- **Tasks and exercises**
**1.** In the Chippendales recap, output the passage that begins at the words "The other candidate" and stops after "the long term.", copied exactly.
**2.** According to the Chippendales recap, what does Irene suggest Steve's bartenders do with the highball glasses?
**3.** Translate this sentence from the Chippendales recap into Spanish: "Until now, the dancers have been forced to sit down mid-striptease to awkwardly shimmy their trousers over their shoes."

- **Extract provided**
=======
In fact, the only lady in the audience who seems to have no interest in Otis is cute-as-a-button Irene (Annaleigh Ashford), which makes her interesting to Steve. He awkwardly sidles up to her at the bar, and they bond over how Chippendales isn’t their kind of place (despite the fact one of them is the owner). But Irene really makes an impact when she suggests Steve’s bartenders fill the highball glasses to the brim with ice, thereby displacing alcohol and cutting costs. She’s an accountant with a background in bartending. By the end of the episode, she and Steve will sit at his-and-hers desks in the main office. Genius No. 3, people.
It’s a bit unclear to me yet who Genius No. 4 is. Is it Otis, who likes performing but isn’t sold on all the kissing and groping he’s asked to endure? When he finds out it was Steve himself who (1) tipped off the NIMBYs protesting the club and (2) then called the evening news to drum up some free publicity, Otis is awed. He has a business degree and a family to feed, and he wants to learn everything he can about how Steve runs Chippendales. Steve’s not sure, but Irene’s increasingly got his ear, and she so far uses that influence for good. Soon, Otis is spending more and more time with his clothes on.
The other candidate for Genius No. 4 is the costume designer Denise, played by the always-bewitching Juliette Lewis. Within the confines of the strip club, at least, she is indisputably a genius. Until now, the dancers have been forced to sit down mid-striptease to awkwardly shimmy their trousers over their shoes. It breaks their momentum. Armed with a pair of snap pliers and human ingenuity, Denise “invents” breakaway pants, transforming an entire industry right before our very eyes. Again, Steve’s not so sure about hiring her, but Irene assures him that bringing costume design and repair in-house will save money in the long term.
=======
- **Extracted entries**
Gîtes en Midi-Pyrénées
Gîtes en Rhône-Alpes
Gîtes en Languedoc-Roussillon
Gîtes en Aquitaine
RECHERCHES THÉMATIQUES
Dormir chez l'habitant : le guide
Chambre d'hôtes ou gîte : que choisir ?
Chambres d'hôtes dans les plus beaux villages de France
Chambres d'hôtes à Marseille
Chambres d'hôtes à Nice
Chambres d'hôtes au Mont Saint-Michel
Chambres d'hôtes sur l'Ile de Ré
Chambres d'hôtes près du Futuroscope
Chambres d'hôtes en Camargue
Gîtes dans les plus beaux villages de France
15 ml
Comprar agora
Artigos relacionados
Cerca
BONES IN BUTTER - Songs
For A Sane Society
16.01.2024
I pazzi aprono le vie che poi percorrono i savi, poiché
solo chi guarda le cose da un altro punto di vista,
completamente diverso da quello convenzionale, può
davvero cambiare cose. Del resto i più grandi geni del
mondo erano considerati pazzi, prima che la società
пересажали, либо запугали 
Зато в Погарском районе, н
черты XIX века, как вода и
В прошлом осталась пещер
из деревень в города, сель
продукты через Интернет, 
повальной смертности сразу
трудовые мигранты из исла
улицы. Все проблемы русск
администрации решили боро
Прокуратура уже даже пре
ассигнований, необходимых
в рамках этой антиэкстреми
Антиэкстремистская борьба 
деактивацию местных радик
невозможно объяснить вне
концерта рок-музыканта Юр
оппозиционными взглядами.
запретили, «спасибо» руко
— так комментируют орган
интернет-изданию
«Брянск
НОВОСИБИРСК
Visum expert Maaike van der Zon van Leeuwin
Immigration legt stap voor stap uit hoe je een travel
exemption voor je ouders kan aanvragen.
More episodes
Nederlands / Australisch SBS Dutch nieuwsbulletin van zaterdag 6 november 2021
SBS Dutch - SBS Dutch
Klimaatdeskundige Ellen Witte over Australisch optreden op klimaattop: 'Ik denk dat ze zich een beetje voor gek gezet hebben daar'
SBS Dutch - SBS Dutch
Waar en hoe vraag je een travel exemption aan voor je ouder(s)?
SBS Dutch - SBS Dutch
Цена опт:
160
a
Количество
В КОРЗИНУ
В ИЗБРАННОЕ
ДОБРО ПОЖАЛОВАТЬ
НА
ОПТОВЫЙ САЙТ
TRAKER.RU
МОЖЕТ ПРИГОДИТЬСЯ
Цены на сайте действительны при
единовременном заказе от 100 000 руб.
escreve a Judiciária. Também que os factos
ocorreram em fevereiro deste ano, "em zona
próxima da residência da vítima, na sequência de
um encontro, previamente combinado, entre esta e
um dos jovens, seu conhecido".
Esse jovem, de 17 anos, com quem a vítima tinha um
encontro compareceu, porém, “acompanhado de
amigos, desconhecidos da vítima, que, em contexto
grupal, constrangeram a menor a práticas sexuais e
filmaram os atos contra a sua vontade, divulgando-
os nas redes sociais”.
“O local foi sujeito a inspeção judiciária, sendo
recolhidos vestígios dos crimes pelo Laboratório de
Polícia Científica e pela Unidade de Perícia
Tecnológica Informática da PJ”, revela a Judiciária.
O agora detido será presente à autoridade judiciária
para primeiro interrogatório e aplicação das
=======
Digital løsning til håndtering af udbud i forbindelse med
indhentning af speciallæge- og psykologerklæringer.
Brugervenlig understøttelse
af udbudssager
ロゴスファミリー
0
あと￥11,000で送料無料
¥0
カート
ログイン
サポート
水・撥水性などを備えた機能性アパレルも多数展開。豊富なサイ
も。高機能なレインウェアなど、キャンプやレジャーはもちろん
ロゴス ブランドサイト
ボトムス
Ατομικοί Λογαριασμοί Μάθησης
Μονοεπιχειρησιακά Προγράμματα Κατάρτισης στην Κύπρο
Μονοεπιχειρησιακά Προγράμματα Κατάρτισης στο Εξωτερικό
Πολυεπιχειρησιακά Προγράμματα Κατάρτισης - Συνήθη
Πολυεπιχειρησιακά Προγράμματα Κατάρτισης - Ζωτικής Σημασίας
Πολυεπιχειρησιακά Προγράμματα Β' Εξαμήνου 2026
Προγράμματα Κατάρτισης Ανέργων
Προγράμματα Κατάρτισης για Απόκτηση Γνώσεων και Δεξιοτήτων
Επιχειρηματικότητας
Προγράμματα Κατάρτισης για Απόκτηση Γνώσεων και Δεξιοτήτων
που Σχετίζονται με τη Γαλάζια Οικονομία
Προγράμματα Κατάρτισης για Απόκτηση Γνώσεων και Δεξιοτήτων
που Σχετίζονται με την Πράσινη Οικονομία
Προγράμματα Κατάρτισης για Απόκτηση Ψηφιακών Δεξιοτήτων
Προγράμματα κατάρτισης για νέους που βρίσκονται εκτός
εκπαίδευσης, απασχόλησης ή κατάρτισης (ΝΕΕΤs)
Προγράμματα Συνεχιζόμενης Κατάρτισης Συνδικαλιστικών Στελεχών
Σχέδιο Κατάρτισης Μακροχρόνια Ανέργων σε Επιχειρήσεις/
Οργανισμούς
=======
- **Solution list**
**1.**
The other candidate for Genius No. 4 is the costume designer Denise, played by the always-bewitching Juliette Lewis. Within the confines of the strip club, at least, she is indisputably a genius. Until now, the dancers have been forced to sit down mid-striptease to awkwardly shimmy their trousers over their shoes. It breaks their momentum. Armed with a pair of snap pliers and human ingenuity, Denise “invents” breakaway pants, transforming an entire industry right before our very eyes. Again, Steve’s not so sure about hiring her, but Irene assures him that bringing costume design and repair in-house will save money in the long term.

**2.** Fill them to the brim with ice, which displaces alcohol and cuts costs.

**3.** Hasta ahora, los bailarines se han visto obligados a sentarse en mitad del estriptis para deslizar torpemente los pantalones por encima de los zapatos.